This ongoing series of articles covers what do you do after you have taken the picture with your digital camera.
When it comes to digital workflows, taking the picture is only the start of so many options. In this series of articles we will explore the options. So we can make some headway with a huge topic, we will assume you are using a fairly recent digital camera and that your interest in photography is a pretty serious one. Over this series we will cover a range of workflow options, including ones using Photoshop, Lightroom and Aperture, as well as other special purpose software and plug-ins to handle things like noise.
When I return from a shoot I have three initial priorities: download, backup and quick scan.
You would think downloading your images is an easy process but there are even a good number of options here. Firstly you can download from the camera just using a suitable USB cable or you can remove the memory card and use a card reader of some description. The first is simple, the second is much better if you use a lot of cards during a shoot (as I typically do) and want the fastest download. I’ve found many cameras can be positively slow when downloading directly, though this is far from true of all cameras.
Also if you have UDMA compatible memory cards and a UDMA card reader (see B&H Photo UDMA products ) you will get much faster downloads than most cameras will do.
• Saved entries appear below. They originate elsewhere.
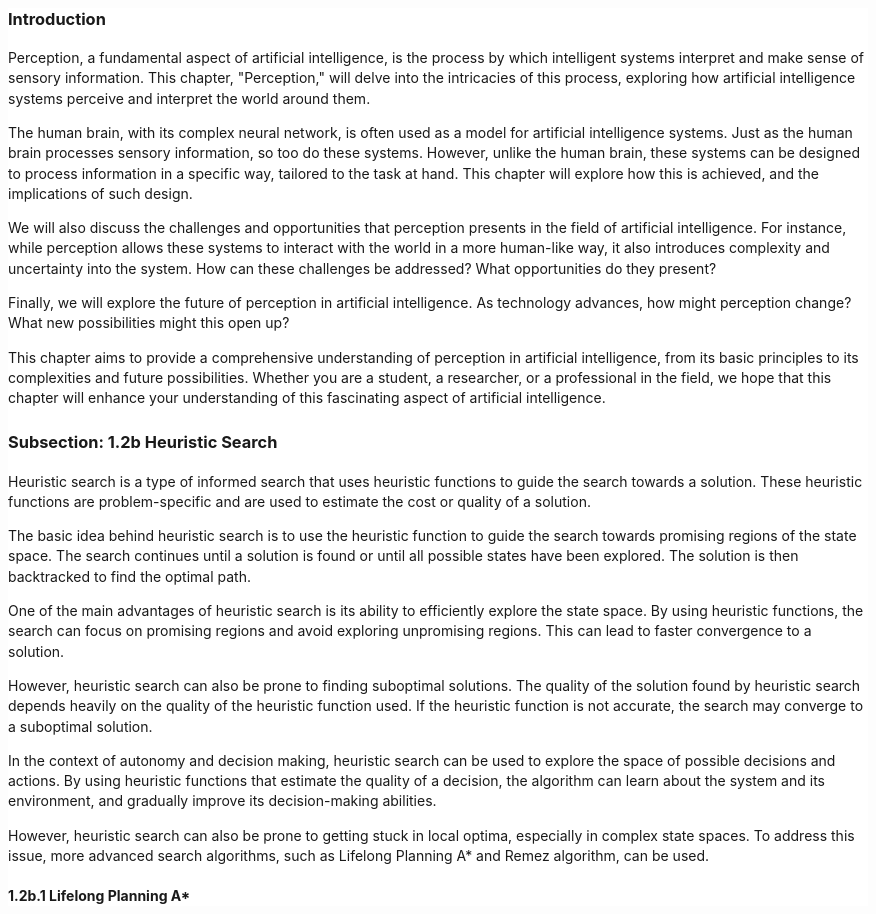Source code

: ### Introduction

Perception, a fundamental aspect of artificial intelligence, is the process by which intelligent systems interpret and make sense of sensory information. This chapter, "Perception," will delve into the intricacies of this process, exploring how artificial intelligence systems perceive and interpret the world around them.

The human brain, with its complex neural network, is often used as a model for artificial intelligence systems. Just as the human brain processes sensory information, so too do these systems. However, unlike the human brain, these systems can be designed to process information in a specific way, tailored to the task at hand. This chapter will explore how this is achieved, and the implications of such design.

We will also discuss the challenges and opportunities that perception presents in the field of artificial intelligence. For instance, while perception allows these systems to interact with the world in a more human-like way, it also introduces complexity and uncertainty into the system. How can these challenges be addressed? What opportunities do they present?

Finally, we will explore the future of perception in artificial intelligence. As technology advances, how might perception change? What new possibilities might this open up?

This chapter aims to provide a comprehensive understanding of perception in artificial intelligence, from its basic principles to its complexities and future possibilities. Whether you are a student, a researcher, or a professional in the field, we hope that this chapter will enhance your understanding of this fascinating aspect of artificial intelligence.




### Subsection: 1.2b Heuristic Search

Heuristic search is a type of informed search that uses heuristic functions to guide the search towards a solution. These heuristic functions are problem-specific and are used to estimate the cost or quality of a solution.

The basic idea behind heuristic search is to use the heuristic function to guide the search towards promising regions of the state space. The search continues until a solution is found or until all possible states have been explored. The solution is then backtracked to find the optimal path.

One of the main advantages of heuristic search is its ability to efficiently explore the state space. By using heuristic functions, the search can focus on promising regions and avoid exploring unpromising regions. This can lead to faster convergence to a solution.

However, heuristic search can also be prone to finding suboptimal solutions. The quality of the solution found by heuristic search depends heavily on the quality of the heuristic function used. If the heuristic function is not accurate, the search may converge to a suboptimal solution.

In the context of autonomy and decision making, heuristic search can be used to explore the space of possible decisions and actions. By using heuristic functions that estimate the quality of a decision, the algorithm can learn about the system and its environment, and gradually improve its decision-making abilities.

However, heuristic search can also be prone to getting stuck in local optima, especially in complex state spaces. To address this issue, more advanced search algorithms, such as Lifelong Planning A* and Remez algorithm, can be used.

#### 1.2b.1 Lifelong Planning A*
Also part of the downloading question is what software will you use? You can use the operating system and drag and from the files from memory card or camera to somewhere on your computer. When doing this, the camera’s USB mode needs to be set so that it just looks like a disk to the computer. You can use the software that came with your computer (such as iPhoto on a Mac), the software that came with your camera or some other program, such as Lightroom or Aperture. There are subtle differences between these approaches. When you use the operating system you have total control over where the photos go but then need a second step to import them into whatever program you are managing them in, such as Lightroom. Using software to import them and catalog them makes it one step but, depending on the program, many not give you all the control you want.
Making an immediate backup of your images should be the next step because in the process of importing them you may have cleared them off your memory card(s) and so only have one copy of the images. You can immediately backup to CD or DVD. You can backup immediately to a second hard disk drive, either attached to your computer or to the local network. Eventually you should do both. I backup across three disk drives, my computer plus two external drives. I then backup to DVD later at a convenient time. Please note that disk drives do fail. Do not listen to manufacturer’s hyp, drives fail and unless a unit is a suitable RAID system that provides redundancy to survive a drive failure, even a drive labeled as a backup drive is a risk. So you always need your images on at least two disk drives, and, as soon as you can, backed up on DVD and stored away from the computer (in case of fire or theft) as well. When you backup to DVD you should have a system in place so that you can find the right disk. This can be software based, by using something like Extensis Portfolio, or as simple as a log book. Just make sure you have a system that you use.
Giving your images a quick scan to see how they look is usually an urgent need for a photographer. You can use the software you used to import the images, the operating system (sometimes) or another program, such as Adobe Bridge. Remember that some programs will build their previews and save them, while others will generate them every time you open the directory. This affects your revisit time. Of course, those that save the previews use up more disk space but unless you are on a laptop this should not be much of an issue.